Dem intertextuellen Schreibverfahren liegt eine profunde Skepsis gegenüber der Vorstellung eines eigenen, authentischen Sprechens zugrunde. Die Figuren artikulieren nicht mehr intentionale Sprechakte, sondern produzieren eine Mehrstimmigkeit, in der sich, wie Juliane Vogel anmerkt, „die Stimme der Autorin ebenso verliert wie die Fiktion souveräner und präsentischer Autorschaft“ (Vogel 2013, 50). Die Vorstellung eines souveränen Autors, der über die Sprache zu verfügen vermag, wird durch das Prinzip der Selbstauflösung im Geflecht der Intertextualität unterlaufen.

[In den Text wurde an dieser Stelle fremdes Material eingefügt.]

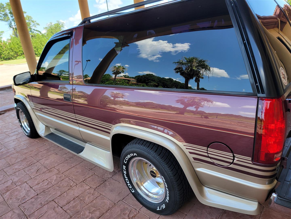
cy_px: 110
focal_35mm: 24
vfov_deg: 56.8
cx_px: 146
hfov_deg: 71.6
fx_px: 202
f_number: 1.8
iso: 20
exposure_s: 1/120
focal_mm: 6.7
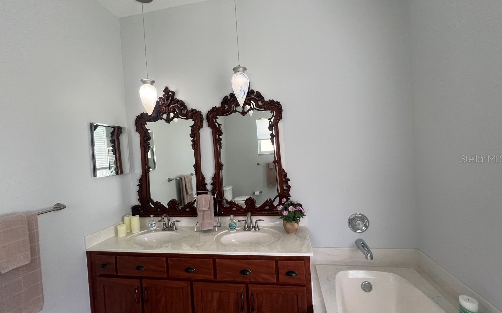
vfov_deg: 78.6
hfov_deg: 105.3
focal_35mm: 14
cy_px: 158
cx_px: 252
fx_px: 192
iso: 80
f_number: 1.8
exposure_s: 1/120
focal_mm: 1.57
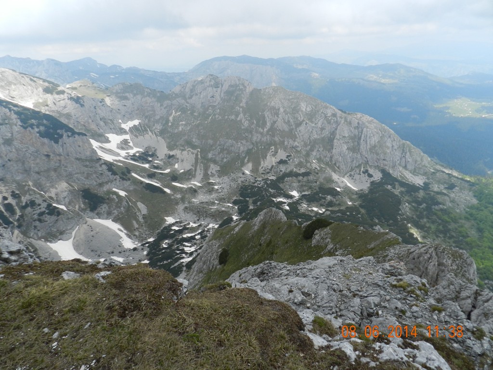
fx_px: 328
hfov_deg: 73.9
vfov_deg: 58.9
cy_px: 185
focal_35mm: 23
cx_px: 246
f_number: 4
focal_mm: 4
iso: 160
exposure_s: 1/640
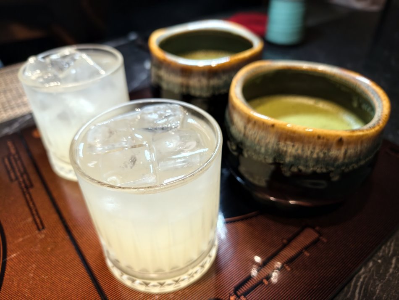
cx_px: 200
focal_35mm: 24
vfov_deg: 56.8
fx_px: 277
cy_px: 150
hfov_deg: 71.6
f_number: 1.57
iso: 346
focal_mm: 7
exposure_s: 1/120
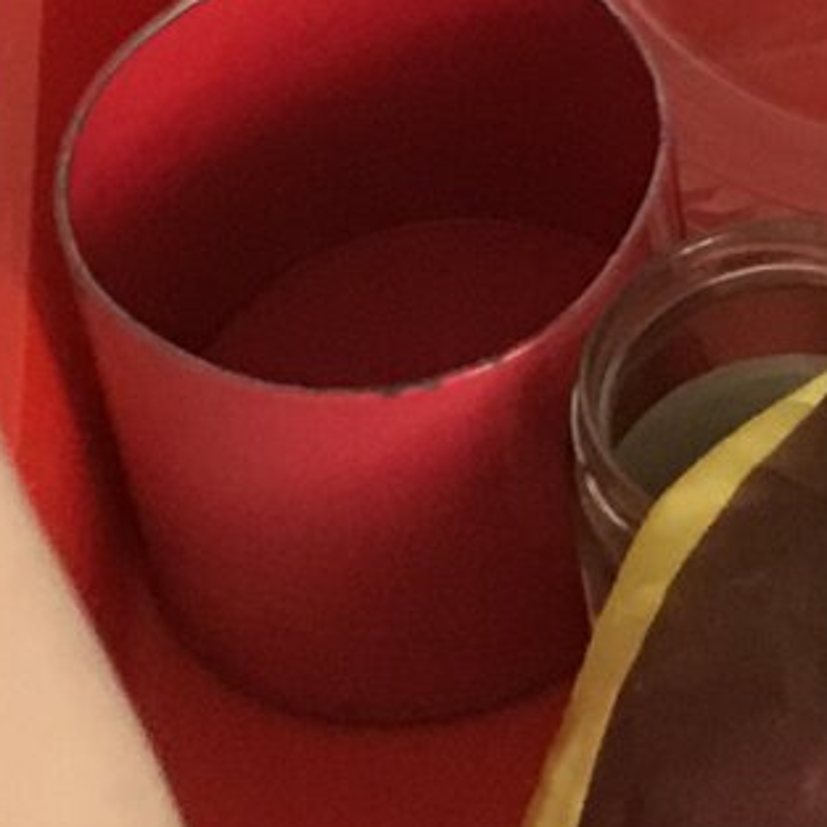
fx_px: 4838
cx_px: 1237
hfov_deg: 9.5
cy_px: -954
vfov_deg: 9.1
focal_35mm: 179
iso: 125
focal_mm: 3.3
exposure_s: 1/33
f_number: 2.4
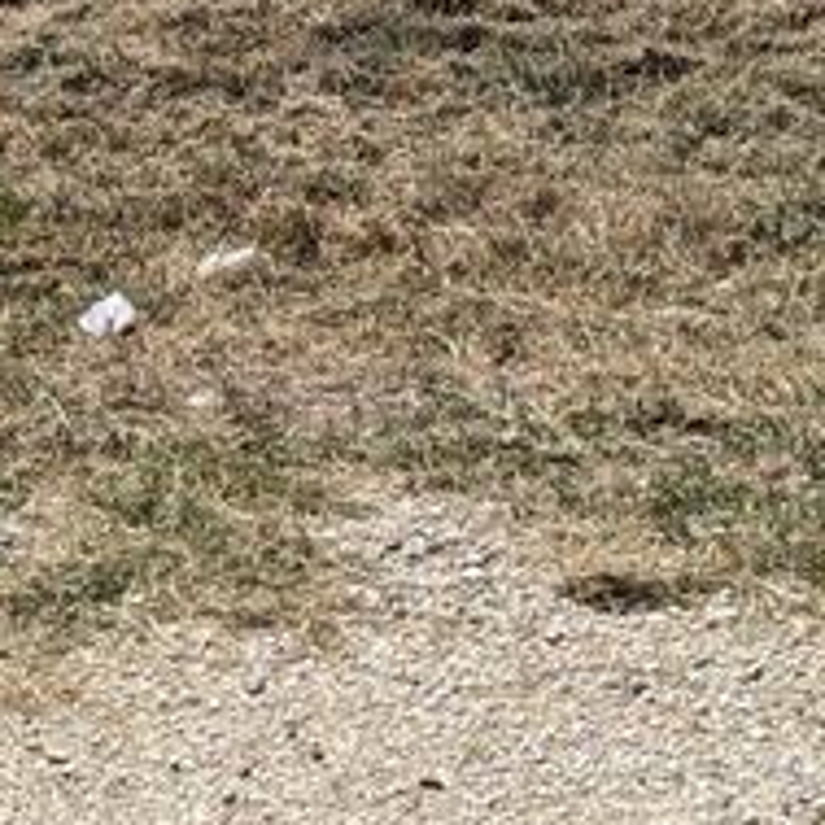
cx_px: 410
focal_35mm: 115
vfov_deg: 13.8
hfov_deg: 15.2
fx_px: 3101
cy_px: -572
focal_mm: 6.81
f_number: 1.85
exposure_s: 1/1887
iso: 46
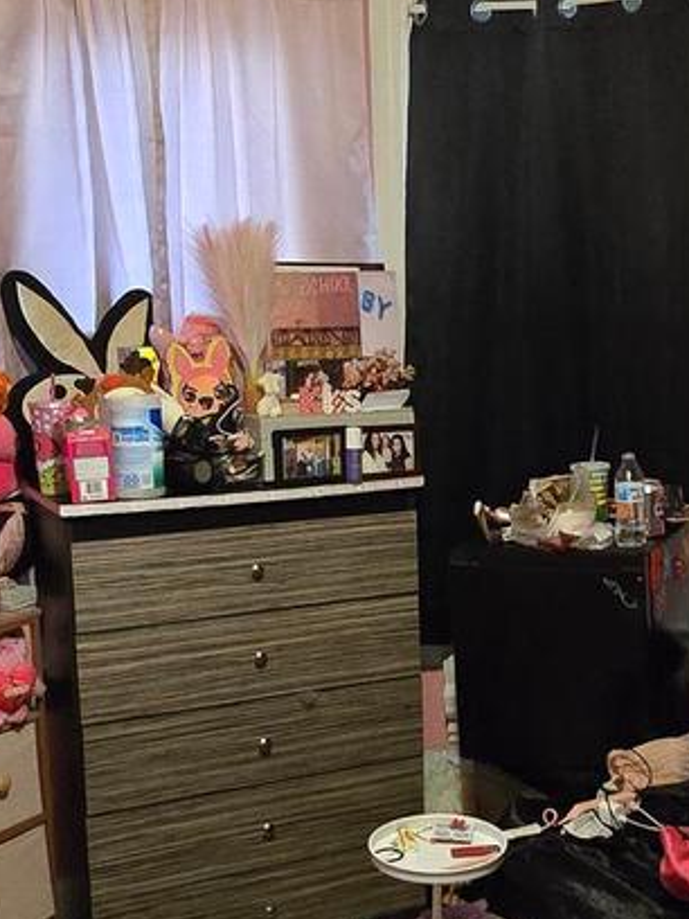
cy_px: 502
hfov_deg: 29.3
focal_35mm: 49
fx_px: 1300
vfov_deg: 38.9
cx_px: 504
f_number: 2.2
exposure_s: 1/60
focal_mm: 2.2
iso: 1250
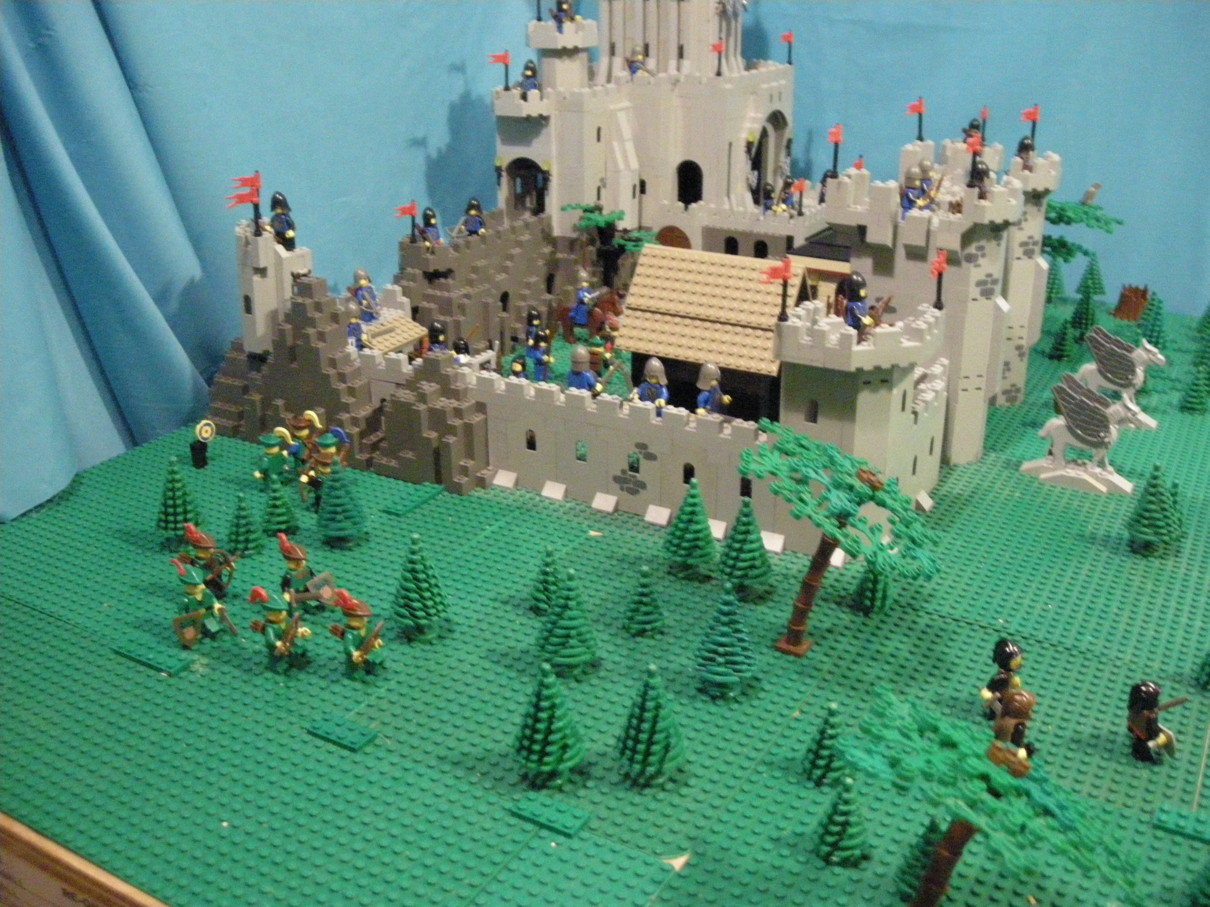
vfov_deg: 40.7
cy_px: 454
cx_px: 605
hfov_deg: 52.6
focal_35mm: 35
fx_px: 1223
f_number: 2.8
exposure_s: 1/5.3
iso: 800
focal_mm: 5.7
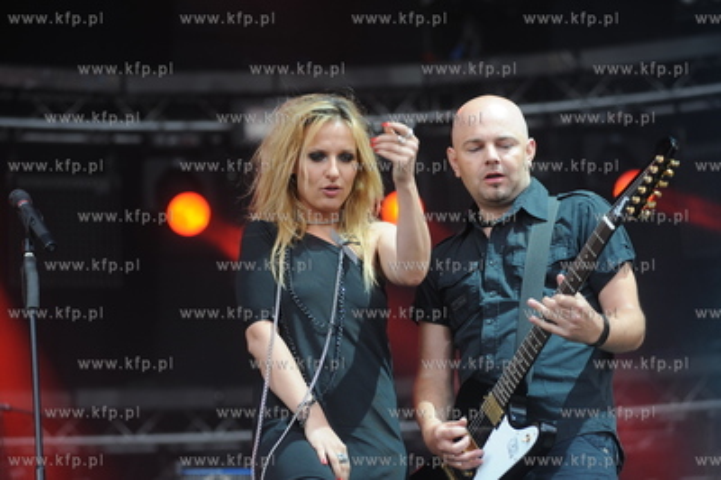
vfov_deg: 11.4
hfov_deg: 17.1
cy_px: 240
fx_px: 2401
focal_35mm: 120
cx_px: 360
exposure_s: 1/250
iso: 400
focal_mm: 120
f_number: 4
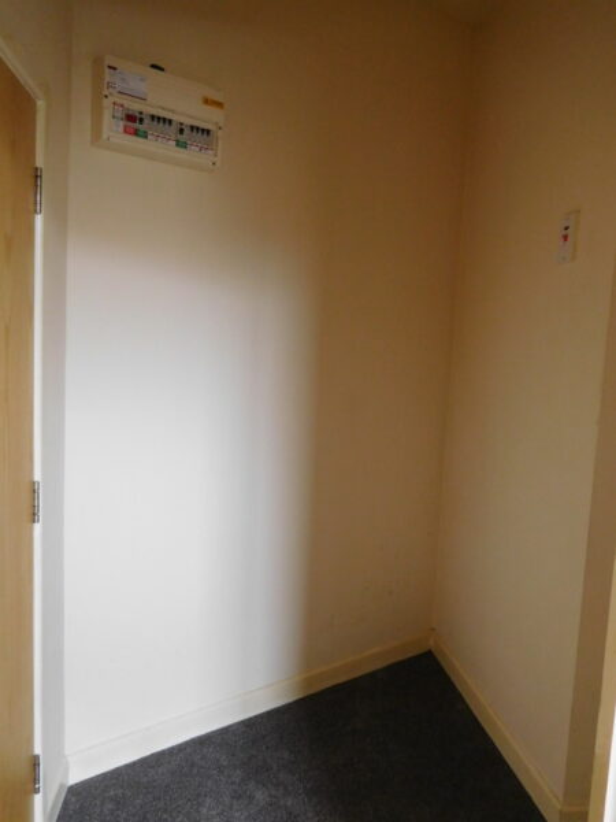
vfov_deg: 69.4
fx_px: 593
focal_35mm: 25
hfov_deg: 54.9
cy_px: 411
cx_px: 308
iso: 400
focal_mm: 4.5
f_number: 3.4
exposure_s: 1/30
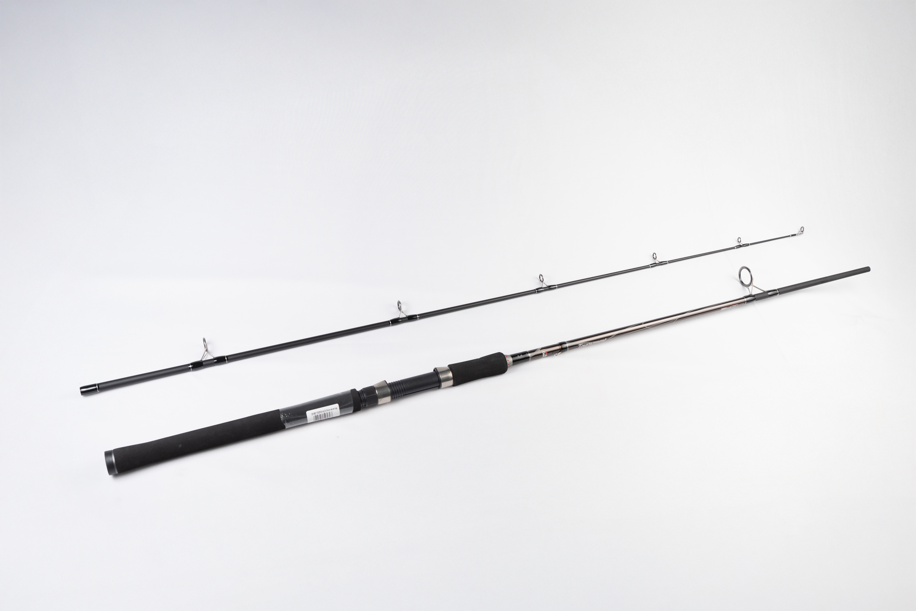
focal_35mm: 35
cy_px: 306
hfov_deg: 54.4
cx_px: 458
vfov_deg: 37.9
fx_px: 890
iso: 200
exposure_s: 1/200
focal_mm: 35
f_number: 7.1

Der Wettkampf, den Ein Sportstück austrägt, ist daher allererst der Kampf zwischen der überlieferten Form von Drama und Theater sowie verschiedenen Konzepten von Autorschaft. Die Auseinandersetzung mit dem Theater führt zur Infragestellung männlicher Autorschaft, die als „Hochleistungssport“ erscheint. Ein Sportstück setzt dafür programmatisch auf eine ambivalente, ironische Autorschaftsinstanz, deren Sprechen – wie Jelinek nicht zuletzt in ihrer Nobelpreisrede „Im Abseits“ vorgeführt hat – stets an- und abwesend zugleich ist. Die Stimme der Autorin bleibt dadurch – wie viele ihrer Texte verdeutlichen – in einem performativen Selbstwiderspruch gefangen und „sagt nichts“: sie versagt vielsagend.